Arabic Punctuation Restoration Model (BiLSTM)
This is a Bidirectional LSTM (BiLSTM) model designed to restore punctuation marks in raw Arabic text. It takes unpunctuated Arabic text as input and inserts the appropriate punctuation marks.
Model Details
- Architecture: BiLSTM (2 Layers, Hidden Dim 256)
- Embeddings: AraVec (Twitter-CBOW 300d)
- Vocabulary Size: ~50k words
- Input: Raw Arabic text (with or without diacritics)
- Output: Text with restored punctuation marks
Supported Punctuation Marks
The model predicts the following punctuation marks:
| ID | Mark | Name |
|---|---|---|
| 0 | (None) | No Punctuation |
| 1 | ? | Question Mark (؟) |
| 2 | ، | Arabic Comma |
| 3 | : | Colon |
| 4 | ؛ | Arabic Semicolon |
| 5 | ! | Exclamation Mark |
| 6 | . | Period / Full Stop |
How to Use
Since this is a custom PyTorch model, you need to load the model structure and vocabulary.
Method 1: Using the Inference Script (Recommended)

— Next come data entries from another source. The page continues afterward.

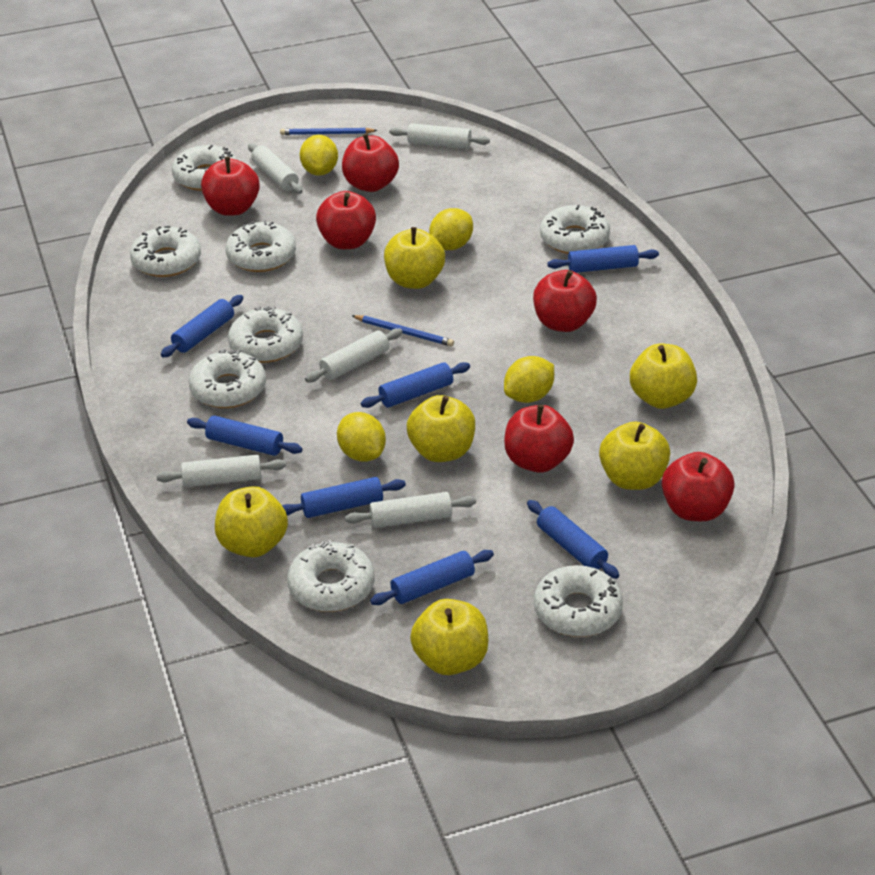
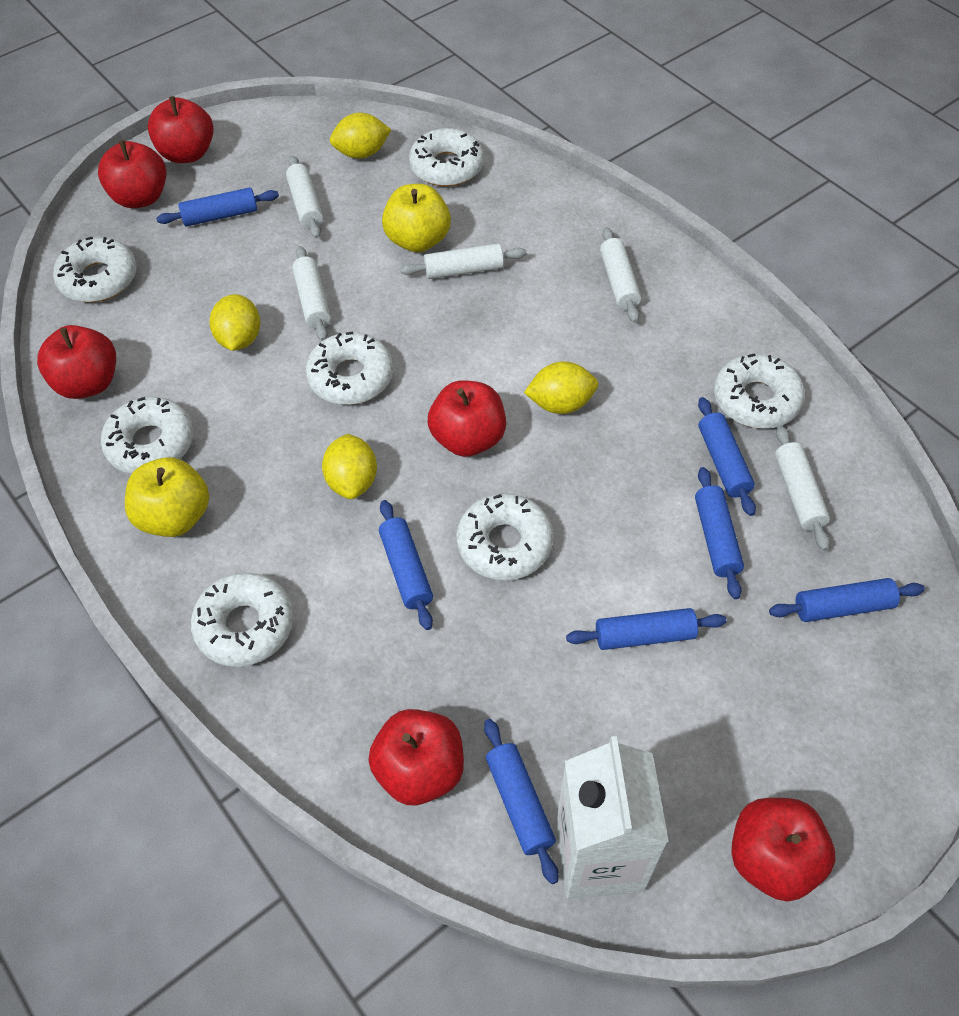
blue pencil: 2 -> 0
white carton: 0 -> 1
white donut: 8 -> 7
yellow apple: 6 -> 2

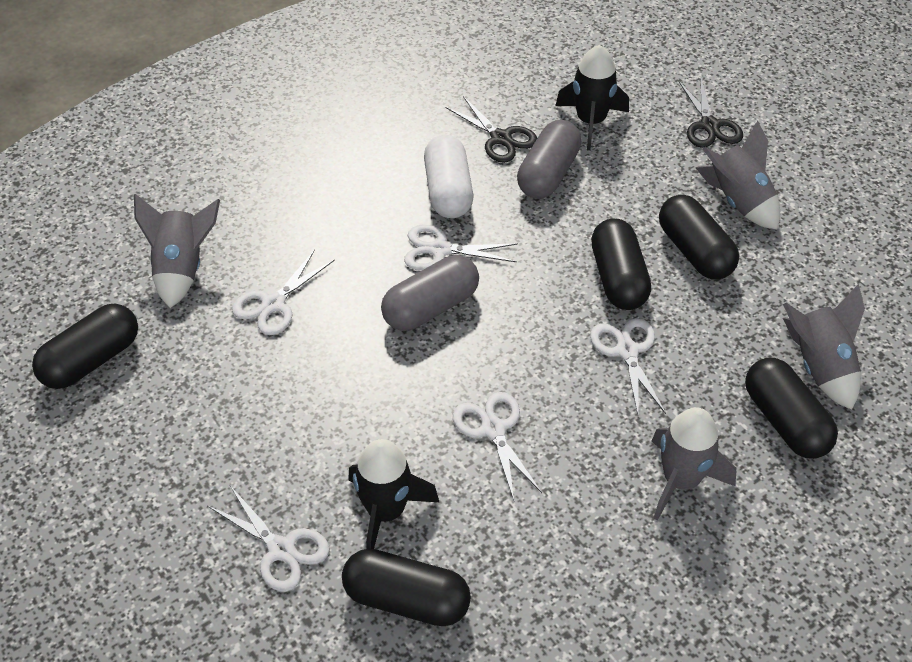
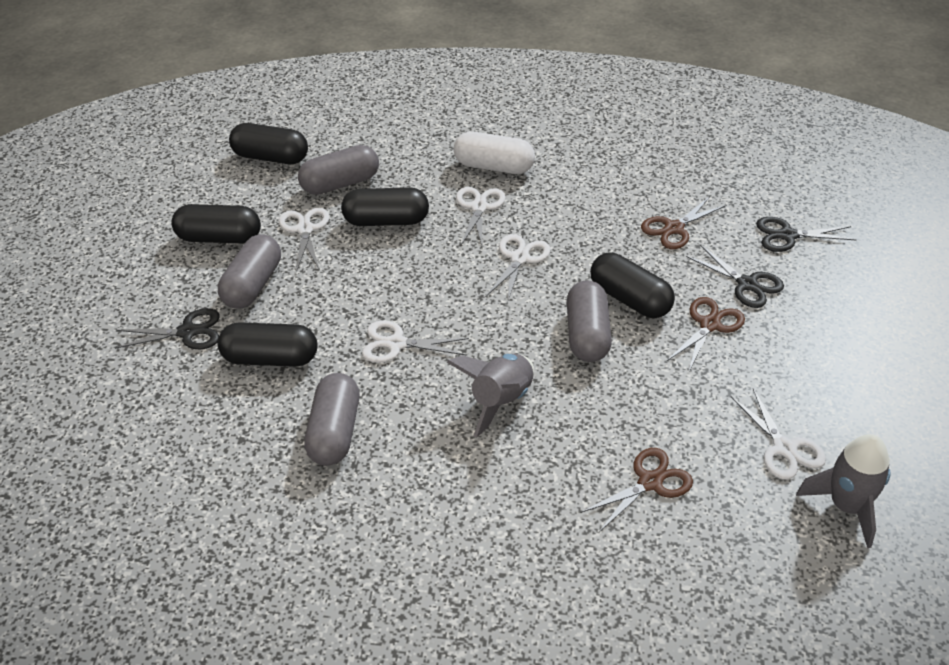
black rocket: 2 -> 0
black scissors: 2 -> 3
brown scissors: 0 -> 3
grey capsule: 2 -> 4
grey rocket: 4 -> 2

Download the inference.py file from this repository to use the model easily.
from huggingface_hub import hf_hub_download
import importlib.util
# 1. Download the script
script_path = hf_hub_download(repo_id="malkhuzanie/arabic-punctuation-checkpoints", filename="inference.py")
# 2. Load the script
spec = importlib.util.spec_from_file_location("inference", script_path)
inference = importlib.util.module_from_spec(spec)
spec.loader.exec_module(inference)
# 3. Initialize and Predict
model = inference.PunctuationRestorer()
text = "هل تساءلت يوما عن معنى الحياة ما هي الأسئلة التي تشغل بالك"
print(model.predict(text))
# Output: هل تساءلت يوماً عن معنى الحياة؟ ما هي الأسئلة التي تشغل بالك؟